Thursday, 2 February 2012

A very Cuban New Year


The cries of pigs in peril echoed around the hills of Santiago de Cuba, as they realised their fate a little too late. Animal lovers, look away now. For all over the city, Cubans were preparing to celebrate New Year, with traditional roast pork washed down with rum. We saw squealing hogs loaded onto ferries en route to island celebrations, and families preparing their pigs over fires in the streets. They’re then buried in pit, covered with banana leaves, a wood-fire lit on top, or spitted. 




We’d chosen Santiago de Cuba as our New Year destination not for its pork, but for its music, which is legendary. New Year in Cuba is a massive celebration, because January 1 is also Dia de la Liberacion, the anniversary of the triumph of the revolution. On New Year’s Day in 1959, Batista fled the country, and Castro rocked up on the balcony of the town hall in Santiago de Cuba’s Parque Cespedes to deliver his victory speech.

On New Year’s Eve, Parque Cespedes was hosting a big fiesta of traditional Cuban dance and music. We went down early, and thankfully ran into a few drinking buddies for the evening. We’d met Sam and Jon, an English couple, on the 15-hour bus ride from Havana. Sam and I had bonded at 3am as we were trapped in probably the most stinking, filthy toilet I’ve been in in my life. Sam had no money for a tip and the attendant had wedged her foot against the door. I paid for our escape.

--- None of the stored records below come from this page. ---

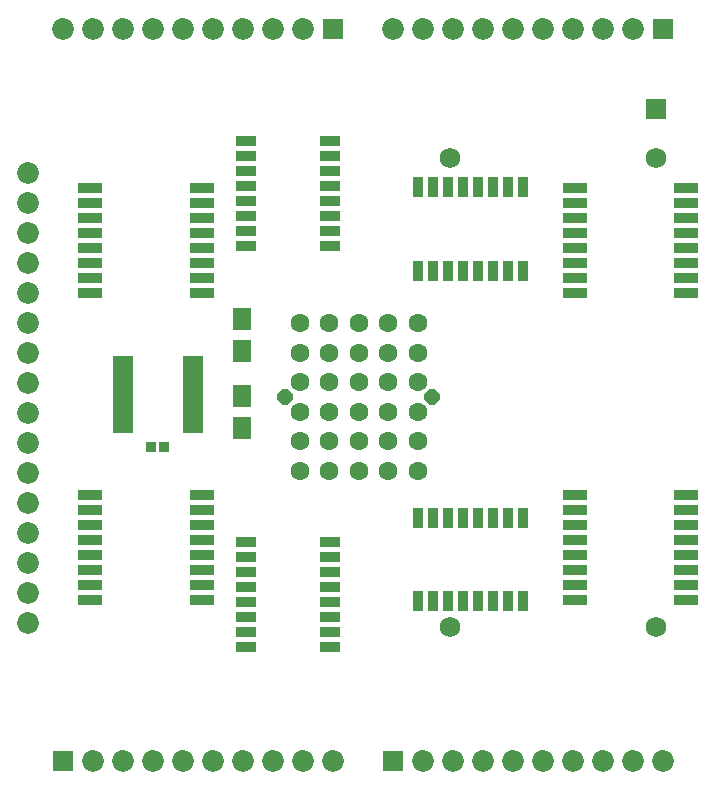
<source format=gts>
G04*
G04 #@! TF.GenerationSoftware,Altium Limited,CircuitStudio,1.5.2 (30)*
G04*
G04 Layer_Color=20142*
%FSLAX42Y42*%
%MOMM*%
G71*
G01*
G75*
%ADD11R,1.50X1.90*%
%ADD12R,1.71X0.90*%
%ADD13R,0.90X1.71*%
%ADD14R,2.00X0.85*%
%ADD15R,0.95X0.85*%
%ADD16R,1.68X0.65*%
%ADD17C,1.85*%
%ADD18R,1.73X1.73*%
%ADD19C,1.85*%
%ADD20R,1.80X1.80*%
%ADD21C,1.73*%
%ADD22C,1.60*%
%ADD23P,1.41X8X22.5*%
D11*
X4050Y5125D02*
D03*
Y4855D02*
D03*
X4050Y5505D02*
D03*
Y5775D02*
D03*
D12*
X4795Y3884D02*
D03*
Y3757D02*
D03*
Y3630D02*
D03*
Y3503D02*
D03*
Y3376D02*
D03*
Y3249D02*
D03*
Y3122D02*
D03*
Y2995D02*
D03*
X4085D02*
D03*
Y3122D02*
D03*
Y3249D02*
D03*
Y3376D02*
D03*
Y3503D02*
D03*
Y3630D02*
D03*
Y3757D02*
D03*
Y3884D02*
D03*
X4795Y7285D02*
D03*
Y7158D02*
D03*
Y7031D02*
D03*
Y6904D02*
D03*
Y6777D02*
D03*
Y6650D02*
D03*
Y6523D02*
D03*
Y6396D02*
D03*
X4085D02*
D03*
Y6523D02*
D03*
Y6650D02*
D03*
Y6777D02*
D03*
Y6904D02*
D03*
Y7031D02*
D03*
Y7158D02*
D03*
Y7285D02*
D03*
D13*
X5545Y4095D02*
D03*
X5672D02*
D03*
X5799D02*
D03*
X5926D02*
D03*
X6053D02*
D03*
X6180D02*
D03*
X6307D02*
D03*
X6434D02*
D03*
Y3385D02*
D03*
X6307D02*
D03*
X6180D02*
D03*
X6053D02*
D03*
X5926D02*
D03*
X5799D02*
D03*
X5672D02*
D03*
X5545D02*
D03*
X6434Y6185D02*
D03*
X6307D02*
D03*
X6180D02*
D03*
X6053D02*
D03*
X5926D02*
D03*
X5799D02*
D03*
X5672D02*
D03*
X5545D02*
D03*
Y6895D02*
D03*
X5672D02*
D03*
X5799D02*
D03*
X5926D02*
D03*
X6053D02*
D03*
X6180D02*
D03*
X6307D02*
D03*
X6434D02*
D03*
D14*
X6868Y4285D02*
D03*
Y4158D02*
D03*
Y4031D02*
D03*
Y3904D02*
D03*
Y3777D02*
D03*
Y3650D02*
D03*
Y3523D02*
D03*
Y3396D02*
D03*
X7812D02*
D03*
Y3523D02*
D03*
Y3650D02*
D03*
Y3777D02*
D03*
Y3904D02*
D03*
Y4031D02*
D03*
Y4158D02*
D03*
Y4285D02*
D03*
X2768D02*
D03*
Y4158D02*
D03*
Y4031D02*
D03*
Y3904D02*
D03*
Y3777D02*
D03*
Y3650D02*
D03*
Y3523D02*
D03*
Y3396D02*
D03*
X3712D02*
D03*
Y3523D02*
D03*
Y3650D02*
D03*
Y3777D02*
D03*
Y3904D02*
D03*
Y4031D02*
D03*
Y4158D02*
D03*
Y4285D02*
D03*
Y5996D02*
D03*
Y6123D02*
D03*
Y6250D02*
D03*
Y6377D02*
D03*
Y6504D02*
D03*
Y6631D02*
D03*
Y6758D02*
D03*
Y6885D02*
D03*
X2768D02*
D03*
Y6758D02*
D03*
Y6631D02*
D03*
Y6504D02*
D03*
Y6377D02*
D03*
Y6250D02*
D03*
Y6123D02*
D03*
Y5996D02*
D03*
X7812Y5996D02*
D03*
Y6123D02*
D03*
Y6250D02*
D03*
Y6377D02*
D03*
Y6504D02*
D03*
Y6631D02*
D03*
Y6758D02*
D03*
Y6885D02*
D03*
X6868D02*
D03*
Y6758D02*
D03*
Y6631D02*
D03*
Y6504D02*
D03*
Y6377D02*
D03*
Y6250D02*
D03*
Y6123D02*
D03*
Y5996D02*
D03*
D15*
X3285Y4690D02*
D03*
X3395D02*
D03*
D16*
X3046Y5433D02*
D03*
Y5368D02*
D03*
Y5303D02*
D03*
Y5238D02*
D03*
Y5173D02*
D03*
Y5107D02*
D03*
Y5042D02*
D03*
Y4977D02*
D03*
Y4912D02*
D03*
Y4847D02*
D03*
X3634D02*
D03*
Y4912D02*
D03*
Y4977D02*
D03*
Y5042D02*
D03*
Y5107D02*
D03*
Y5173D02*
D03*
Y5238D02*
D03*
Y5303D02*
D03*
Y5368D02*
D03*
Y5433D02*
D03*
D17*
X2240Y3200D02*
D03*
Y4470D02*
D03*
Y4724D02*
D03*
Y4978D02*
D03*
Y5232D02*
D03*
Y5486D02*
D03*
Y5740D02*
D03*
Y5994D02*
D03*
Y6248D02*
D03*
Y6502D02*
D03*
Y6756D02*
D03*
Y7010D02*
D03*
Y4216D02*
D03*
Y3962D02*
D03*
Y3708D02*
D03*
Y3454D02*
D03*
D18*
X7560Y7550D02*
D03*
D19*
X7620Y2032D02*
D03*
X7366D02*
D03*
X7112D02*
D03*
X6858D02*
D03*
X6604D02*
D03*
X6350D02*
D03*
X6096D02*
D03*
X5842D02*
D03*
X5588D02*
D03*
X4826D02*
D03*
X4572D02*
D03*
X4318D02*
D03*
X4064D02*
D03*
X3810D02*
D03*
X3556D02*
D03*
X3302D02*
D03*
X3048D02*
D03*
X2794D02*
D03*
X2540Y8228D02*
D03*
X2794D02*
D03*
X3048D02*
D03*
X3302D02*
D03*
X3556D02*
D03*
X3810D02*
D03*
X4064D02*
D03*
X4318D02*
D03*
X4572D02*
D03*
X5334D02*
D03*
X5588D02*
D03*
X5842D02*
D03*
X6096D02*
D03*
X6350D02*
D03*
X6604D02*
D03*
X6858D02*
D03*
X7112D02*
D03*
X7366D02*
D03*
D20*
X5334Y2032D02*
D03*
X2540D02*
D03*
X4826Y8228D02*
D03*
X7620D02*
D03*
D21*
X5810Y3165D02*
D03*
Y7140D02*
D03*
X7560Y3165D02*
D03*
Y7140D02*
D03*
D22*
X4540Y5740D02*
D03*
X5040Y5490D02*
D03*
X5290D02*
D03*
X4540Y5240D02*
D03*
X4790D02*
D03*
X5040D02*
D03*
X5290D02*
D03*
X5540D02*
D03*
Y4990D02*
D03*
Y4740D02*
D03*
X5290D02*
D03*
Y4990D02*
D03*
X5040Y4740D02*
D03*
X4790Y4490D02*
D03*
X4540D02*
D03*
X4790Y4740D02*
D03*
X4540D02*
D03*
X5040Y4990D02*
D03*
X4790D02*
D03*
X4540D02*
D03*
X4790Y5490D02*
D03*
X4540D02*
D03*
X5540D02*
D03*
Y5740D02*
D03*
X5290D02*
D03*
X5040D02*
D03*
Y4490D02*
D03*
X5290D02*
D03*
X5540D02*
D03*
X4790Y5740D02*
D03*
D23*
X5665Y5115D02*
D03*
X4415D02*
D03*
M02*

</source>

But I digress. As midnight approached, we headed to the roof of the Hotel Casa Granda, overlooking the square. We had a birds-eye view of the stage, where dance troupes and opera singers performed. At the countdown, an enormous Cuban flag was marched in to the sound of the national anthem, and unfurled, flying several storeys high.  All very patriotic. 

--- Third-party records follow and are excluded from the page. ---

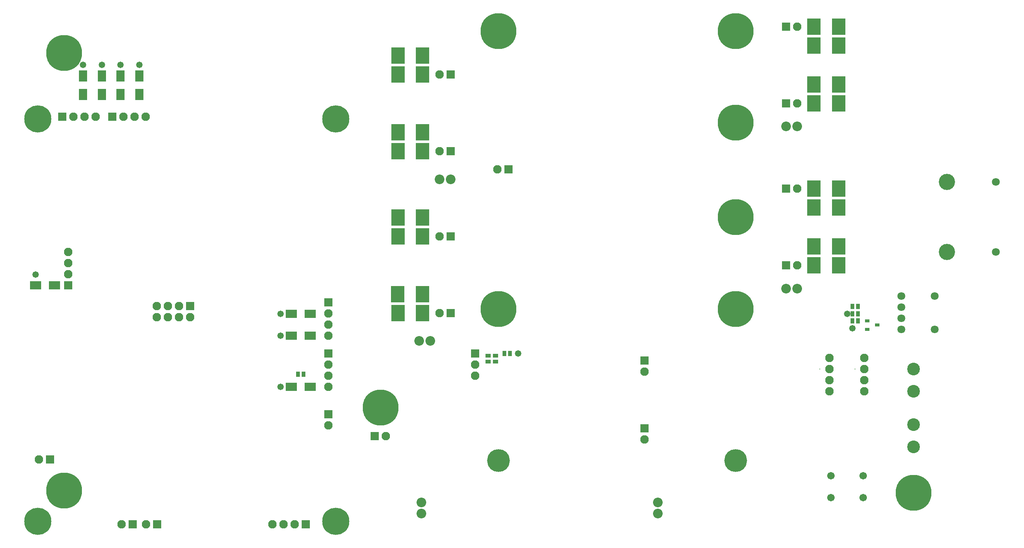
<source format=gts>
G04*
G04 #@! TF.GenerationSoftware,Altium Limited,Altium Designer,22.8.2 (66)*
G04*
G04 Layer_Color=8388736*
%FSLAX44Y44*%
%MOMM*%
G71*
G04*
G04 #@! TF.SameCoordinates,4EFE7699-17C8-4AF9-A536-91C0C68ECE63*
G04*
G04*
G04 #@! TF.FilePolarity,Negative*
G04*
G01*
G75*
%ADD20R,2.6532X1.9532*%
%ADD21R,0.9032X1.1532*%
%ADD22R,1.9532X2.6532*%
%ADD23R,3.1532X3.8032*%
%ADD24R,1.1032X0.8032*%
%ADD25R,1.1532X0.9032*%
%ADD26R,1.9532X1.9532*%
%ADD27C,1.9532*%
%ADD28R,1.9532X1.9532*%
%ADD29C,0.2032*%
%ADD30C,8.2032*%
%ADD31C,1.7032*%
%ADD32C,2.2032*%
%ADD33C,5.2032*%
%ADD34C,3.7032*%
%ADD35C,1.8032*%
%ADD36C,2.9032*%
%ADD37C,6.2032*%
%ADD38C,1.4732*%
D20*
X133350Y649990D02*
D03*
X90350D02*
D03*
X717550Y418690D02*
D03*
X674550D02*
D03*
X674550Y534890D02*
D03*
X717550D02*
D03*
X674550Y585470D02*
D03*
X717550D02*
D03*
D21*
X702460Y447040D02*
D03*
X689460D02*
D03*
X1968650Y585470D02*
D03*
X1955650D02*
D03*
X1173630Y494540D02*
D03*
X1160630D02*
D03*
X1955650Y601980D02*
D03*
X1968650D02*
D03*
X1968650Y568960D02*
D03*
X1955650D02*
D03*
D22*
X284193Y1128940D02*
D03*
Y1085940D02*
D03*
X327230Y1128940D02*
D03*
Y1085940D02*
D03*
X241157Y1128940D02*
D03*
Y1085940D02*
D03*
X198120Y1128940D02*
D03*
Y1085940D02*
D03*
D23*
X1868170Y827800D02*
D03*
X1924670D02*
D03*
X917633Y761980D02*
D03*
X974133D02*
D03*
X1924670Y1109160D02*
D03*
X1868170D02*
D03*
Y739160D02*
D03*
X1924670D02*
D03*
X1868170Y1065980D02*
D03*
X1924670D02*
D03*
X1868170Y695980D02*
D03*
X1924670D02*
D03*
X1868170Y1240980D02*
D03*
X1924670D02*
D03*
X1868170Y1197800D02*
D03*
X1924670D02*
D03*
X1868170Y870980D02*
D03*
X1924670D02*
D03*
X974133Y956980D02*
D03*
X917633D02*
D03*
X973553Y630160D02*
D03*
X917053D02*
D03*
X974133Y1000160D02*
D03*
X917633D02*
D03*
X974133Y586980D02*
D03*
X917633D02*
D03*
X974133Y1175160D02*
D03*
X917633D02*
D03*
X974133Y805160D02*
D03*
X917633D02*
D03*
X974133Y1131980D02*
D03*
X917633D02*
D03*
D24*
X1990090Y568910D02*
D03*
Y549910D02*
D03*
X2013090Y559410D02*
D03*
D25*
X1140460Y476100D02*
D03*
Y489100D02*
D03*
X1123950Y476100D02*
D03*
Y489100D02*
D03*
D26*
X442710Y602840D02*
D03*
X865092Y305780D02*
D03*
X150700Y1035270D02*
D03*
X265000D02*
D03*
X707124Y104238D02*
D03*
X1170642Y915550D02*
D03*
X122670Y252320D02*
D03*
X367870Y104360D02*
D03*
X311990D02*
D03*
X1037931Y586980D02*
D03*
Y761980D02*
D03*
X1037931Y1131980D02*
D03*
Y956980D02*
D03*
X1804372Y1240980D02*
D03*
Y1065980D02*
D03*
Y695980D02*
D03*
Y870980D02*
D03*
D27*
X442710Y577440D02*
D03*
X417310Y602840D02*
D03*
Y577440D02*
D03*
X391910Y602840D02*
D03*
Y577440D02*
D03*
X366510Y602840D02*
D03*
Y577440D02*
D03*
X758940Y469490D02*
D03*
Y444090D02*
D03*
Y418690D02*
D03*
X1903240Y484215D02*
D03*
Y458815D02*
D03*
Y433415D02*
D03*
Y408015D02*
D03*
X890492Y305780D02*
D03*
X1094442Y469140D02*
D03*
Y443740D02*
D03*
X1983340Y458815D02*
D03*
Y433415D02*
D03*
Y484215D02*
D03*
Y408015D02*
D03*
X758940Y330420D02*
D03*
X164580Y726190D02*
D03*
Y700790D02*
D03*
Y675390D02*
D03*
X758940Y534890D02*
D03*
Y560290D02*
D03*
Y585690D02*
D03*
X226900Y1035270D02*
D03*
X201500D02*
D03*
X176100D02*
D03*
X341200D02*
D03*
X315800D02*
D03*
X290400D02*
D03*
X630924Y104238D02*
D03*
X656324D02*
D03*
X681724D02*
D03*
X1480924Y298160D02*
D03*
X1145242Y915550D02*
D03*
X97270Y252320D02*
D03*
X342470Y104360D02*
D03*
X286590D02*
D03*
X1480924Y453100D02*
D03*
X1012531Y586980D02*
D03*
Y761980D02*
D03*
X1012531Y1131980D02*
D03*
Y956980D02*
D03*
X1829772Y1240980D02*
D03*
Y1065980D02*
D03*
Y695980D02*
D03*
Y870980D02*
D03*
D28*
X758940Y494890D02*
D03*
X1094442Y494540D02*
D03*
X758940Y355820D02*
D03*
X164580Y649990D02*
D03*
X758940Y611090D02*
D03*
X1480924Y478500D02*
D03*
Y323560D02*
D03*
D29*
X1881640Y458815D02*
D03*
X1961740D02*
D03*
D30*
X155450Y1181480D02*
D03*
X155450Y181480D02*
D03*
X878542Y370550D02*
D03*
X2096152Y176480D02*
D03*
X1147365Y596480D02*
D03*
X1688960D02*
D03*
X1688960Y1231480D02*
D03*
X1147365D02*
D03*
X1688960Y1021630D02*
D03*
X1688960Y806330D02*
D03*
D31*
X1907195Y215050D02*
D03*
Y165050D02*
D03*
X1980855Y215050D02*
D03*
Y165050D02*
D03*
D32*
X1829772Y1013460D02*
D03*
X1804372D02*
D03*
X991870Y523240D02*
D03*
X966470D02*
D03*
X1511300Y154387D02*
D03*
Y128987D02*
D03*
X971550Y154387D02*
D03*
Y128987D02*
D03*
X1829772Y642620D02*
D03*
X1804372D02*
D03*
X1012531Y892810D02*
D03*
X1037931D02*
D03*
D33*
X1147374Y250000D02*
D03*
X1688968D02*
D03*
D34*
X2171700Y726340D02*
D03*
Y886340D02*
D03*
D35*
X2283460Y726338D02*
D03*
Y886338D02*
D03*
X2067560Y626110D02*
D03*
X2143760D02*
D03*
X2067560Y600710D02*
D03*
Y575310D02*
D03*
Y549910D02*
D03*
X2143760D02*
D03*
D36*
X2096152Y408015D02*
D03*
Y458815D02*
D03*
Y281015D02*
D03*
Y331815D02*
D03*
D37*
X775450Y1030830D02*
D03*
X95450D02*
D03*
X775450Y110830D02*
D03*
X95450D02*
D03*
D38*
X327230Y1153660D02*
D03*
X284193D02*
D03*
X241157D02*
D03*
X198120D02*
D03*
X90350Y674710D02*
D03*
X649830Y585470D02*
D03*
X649830Y534890D02*
D03*
X649830Y418690D02*
D03*
X1955800Y552450D02*
D03*
X1944370Y585470D02*
D03*
X1192020Y494540D02*
D03*
M02*

</source>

As the clock struck 12, fireworks went off – most of them exploding pretty much by our heads...



We retreated downstairs to practise our salsa steps with the locals....



The fiesta continued for days.  The main street was lined with stalls, selling beer, popcorn and pulled pork. People salsa-ed to sound systems blaring from the middle of the road. We watched a folkloric dance troupe (a form of dance to keep the slave culture traditions alive), the men bobbing their straw hats, the women sashaying in the colours of the Cuban flag.  



Everyone was dressed up:  small girls flounced around in bright tiered ra-ra skirts, women wore strappy dresses and gold heels, teenagers touted their best Eurotrash: with tight sequined t-shirts, white jeans, an extra helping of hair gel.

In another square, possibly the saddest fairground I’ve ever seen was in place. The rides looked like they had been transplanted from 1920s Brighton and left to age. Two children bobbed up and down in peeling sailboats on a seesaw. A goat, hooked up to a small cart like a horse, pulled children along. These kids wouldn’t know where to start in Disneyland.


But Cubans know how to party, no matter what their circumstances, and while we couldn’t get over our New Year hangovers, locals were still drunk by the time we moved on, to Baracoa.